## TASK ITEM
Reproduce the records word for word, from the line containing "圖片來源：Wikipedia" through the final line of the records, both included, and leave the pictures out of your answer.

## DATA EXCERPTS

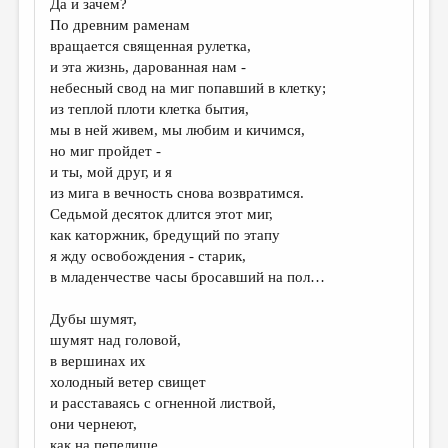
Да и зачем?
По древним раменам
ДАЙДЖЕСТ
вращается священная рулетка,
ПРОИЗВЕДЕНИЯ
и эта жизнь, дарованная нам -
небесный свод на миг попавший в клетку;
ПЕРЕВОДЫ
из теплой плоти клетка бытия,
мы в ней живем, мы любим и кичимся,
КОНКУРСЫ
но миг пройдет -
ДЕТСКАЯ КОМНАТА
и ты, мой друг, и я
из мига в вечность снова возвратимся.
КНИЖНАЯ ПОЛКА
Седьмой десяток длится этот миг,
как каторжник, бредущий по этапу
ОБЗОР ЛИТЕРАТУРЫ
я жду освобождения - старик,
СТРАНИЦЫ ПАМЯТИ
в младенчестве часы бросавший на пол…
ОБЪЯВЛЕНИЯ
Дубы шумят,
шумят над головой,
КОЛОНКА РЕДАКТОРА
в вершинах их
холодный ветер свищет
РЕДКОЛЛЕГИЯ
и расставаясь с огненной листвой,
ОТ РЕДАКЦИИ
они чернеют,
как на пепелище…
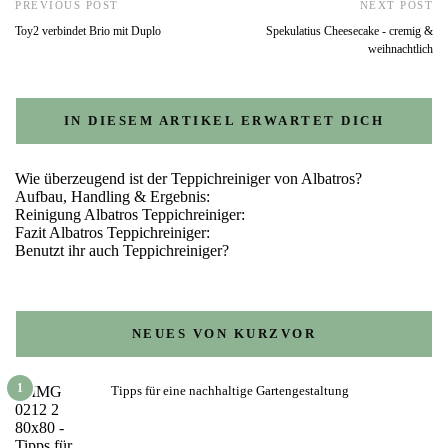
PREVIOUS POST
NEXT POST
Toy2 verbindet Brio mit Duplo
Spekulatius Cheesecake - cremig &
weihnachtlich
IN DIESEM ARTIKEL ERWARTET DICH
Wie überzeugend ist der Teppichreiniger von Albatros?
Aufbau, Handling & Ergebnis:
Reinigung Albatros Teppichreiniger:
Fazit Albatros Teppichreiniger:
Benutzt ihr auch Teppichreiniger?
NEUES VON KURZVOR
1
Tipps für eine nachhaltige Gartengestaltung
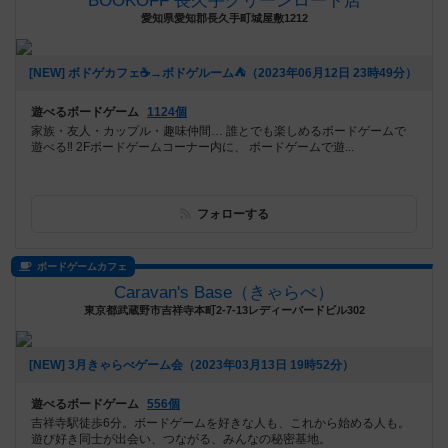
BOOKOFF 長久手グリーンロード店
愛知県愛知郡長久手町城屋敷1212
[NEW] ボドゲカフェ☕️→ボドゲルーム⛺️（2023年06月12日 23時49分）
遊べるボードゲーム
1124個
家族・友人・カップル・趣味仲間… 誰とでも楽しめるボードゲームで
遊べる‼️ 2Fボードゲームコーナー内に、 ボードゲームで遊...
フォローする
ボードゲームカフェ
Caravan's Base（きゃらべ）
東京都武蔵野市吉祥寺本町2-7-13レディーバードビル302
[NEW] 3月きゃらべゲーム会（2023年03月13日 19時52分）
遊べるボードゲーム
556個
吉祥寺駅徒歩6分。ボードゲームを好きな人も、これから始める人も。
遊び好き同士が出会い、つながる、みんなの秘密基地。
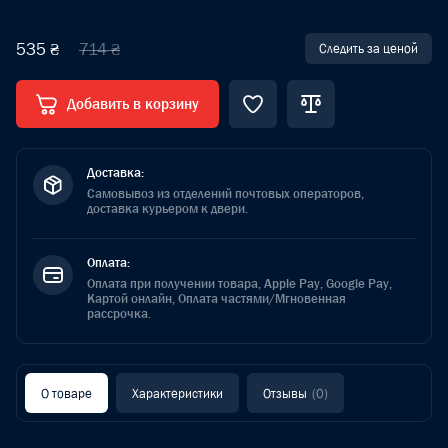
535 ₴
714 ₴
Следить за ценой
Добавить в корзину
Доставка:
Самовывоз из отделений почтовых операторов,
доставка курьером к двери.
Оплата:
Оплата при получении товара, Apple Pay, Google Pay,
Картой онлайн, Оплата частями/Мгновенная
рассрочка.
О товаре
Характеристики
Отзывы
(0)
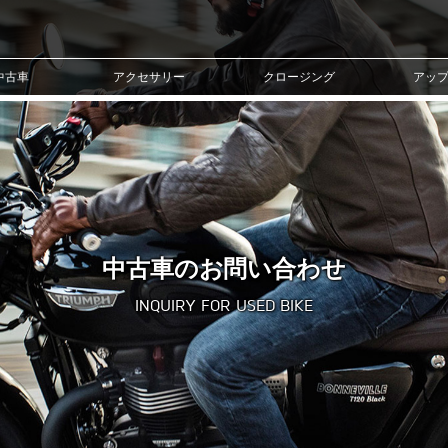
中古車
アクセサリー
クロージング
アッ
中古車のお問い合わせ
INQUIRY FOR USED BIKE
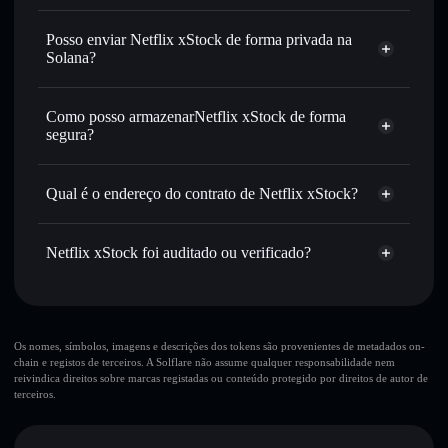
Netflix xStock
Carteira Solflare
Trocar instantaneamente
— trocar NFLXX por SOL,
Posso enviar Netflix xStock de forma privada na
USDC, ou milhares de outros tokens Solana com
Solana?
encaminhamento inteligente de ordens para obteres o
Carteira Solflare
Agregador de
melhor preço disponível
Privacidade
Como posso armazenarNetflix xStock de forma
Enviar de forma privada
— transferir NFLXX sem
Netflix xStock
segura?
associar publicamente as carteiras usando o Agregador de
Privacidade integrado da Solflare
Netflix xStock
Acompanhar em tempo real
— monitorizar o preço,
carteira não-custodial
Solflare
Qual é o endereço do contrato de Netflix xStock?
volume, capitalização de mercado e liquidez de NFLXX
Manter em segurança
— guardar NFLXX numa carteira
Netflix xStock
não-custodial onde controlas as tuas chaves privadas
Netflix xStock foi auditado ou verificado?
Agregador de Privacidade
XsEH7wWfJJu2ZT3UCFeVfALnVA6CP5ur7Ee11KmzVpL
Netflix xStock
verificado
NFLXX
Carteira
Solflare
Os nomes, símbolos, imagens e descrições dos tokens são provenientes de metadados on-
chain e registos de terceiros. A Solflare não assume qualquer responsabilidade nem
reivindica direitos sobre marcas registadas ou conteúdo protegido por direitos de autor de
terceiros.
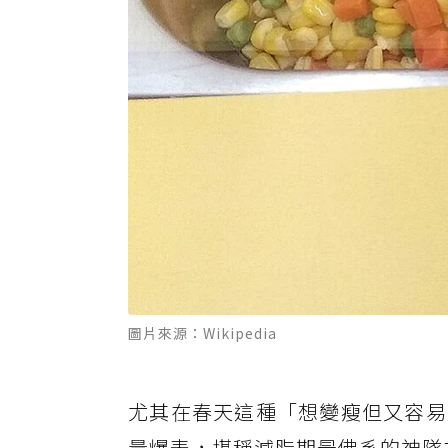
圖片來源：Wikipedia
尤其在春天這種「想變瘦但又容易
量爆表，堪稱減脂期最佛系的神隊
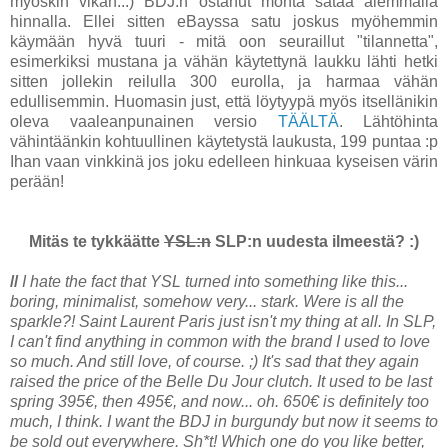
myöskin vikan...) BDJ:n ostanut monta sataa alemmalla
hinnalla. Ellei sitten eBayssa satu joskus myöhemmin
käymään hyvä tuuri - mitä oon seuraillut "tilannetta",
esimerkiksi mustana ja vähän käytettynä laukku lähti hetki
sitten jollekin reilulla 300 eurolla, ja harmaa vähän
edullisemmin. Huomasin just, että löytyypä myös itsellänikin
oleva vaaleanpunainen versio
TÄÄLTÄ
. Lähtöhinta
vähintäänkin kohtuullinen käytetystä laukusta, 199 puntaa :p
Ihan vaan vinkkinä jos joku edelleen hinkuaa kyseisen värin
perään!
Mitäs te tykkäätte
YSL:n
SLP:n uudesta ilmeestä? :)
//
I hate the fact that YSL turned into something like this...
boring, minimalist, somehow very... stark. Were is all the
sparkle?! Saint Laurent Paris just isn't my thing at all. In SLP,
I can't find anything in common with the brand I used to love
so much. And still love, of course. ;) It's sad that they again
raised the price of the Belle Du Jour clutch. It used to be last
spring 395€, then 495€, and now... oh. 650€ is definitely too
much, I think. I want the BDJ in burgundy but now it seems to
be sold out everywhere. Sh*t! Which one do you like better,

## RESULT OF THE EXERCISE
圖片來源：Wikipedia
尤其在春天這種「想變瘦但又容易
量爆表，堪稱減脂期最佛系的神隊
myöskin vikan...) BDJ:n ostanut monta sataa alemmalla
hinnalla. Ellei sitten eBayssa satu joskus myöhemmin
käymään hyvä tuuri - mitä oon seuraillut "tilannetta",
esimerkiksi mustana ja vähän käytettynä laukku lähti hetki
sitten jollekin reilulla 300 eurolla, ja harmaa vähän
edullisemmin. Huomasin just, että löytyypä myös itsellänikin
oleva vaaleanpunainen versio
TÄÄLTÄ
. Lähtöhinta
vähintäänkin kohtuullinen käytetystä laukusta, 199 puntaa :p
Ihan vaan vinkkinä jos joku edelleen hinkuaa kyseisen värin
perään!
Mitäs te tykkäätte
YSL:n
SLP:n uudesta ilmeestä? :)
//
I hate the fact that YSL turned into something like this...
boring, minimalist, somehow very... stark. Were is all the
sparkle?! Saint Laurent Paris just isn't my thing at all. In SLP,
I can't find anything in common with the brand I used to love
so much. And still love, of course. ;) It's sad that they again
raised the price of the Belle Du Jour clutch. It used to be last
spring 395€, then 495€, and now... oh. 650€ is definitely too
much, I think. I want the BDJ in burgundy but now it seems to
be sold out everywhere. Sh*t! Which one do you like better,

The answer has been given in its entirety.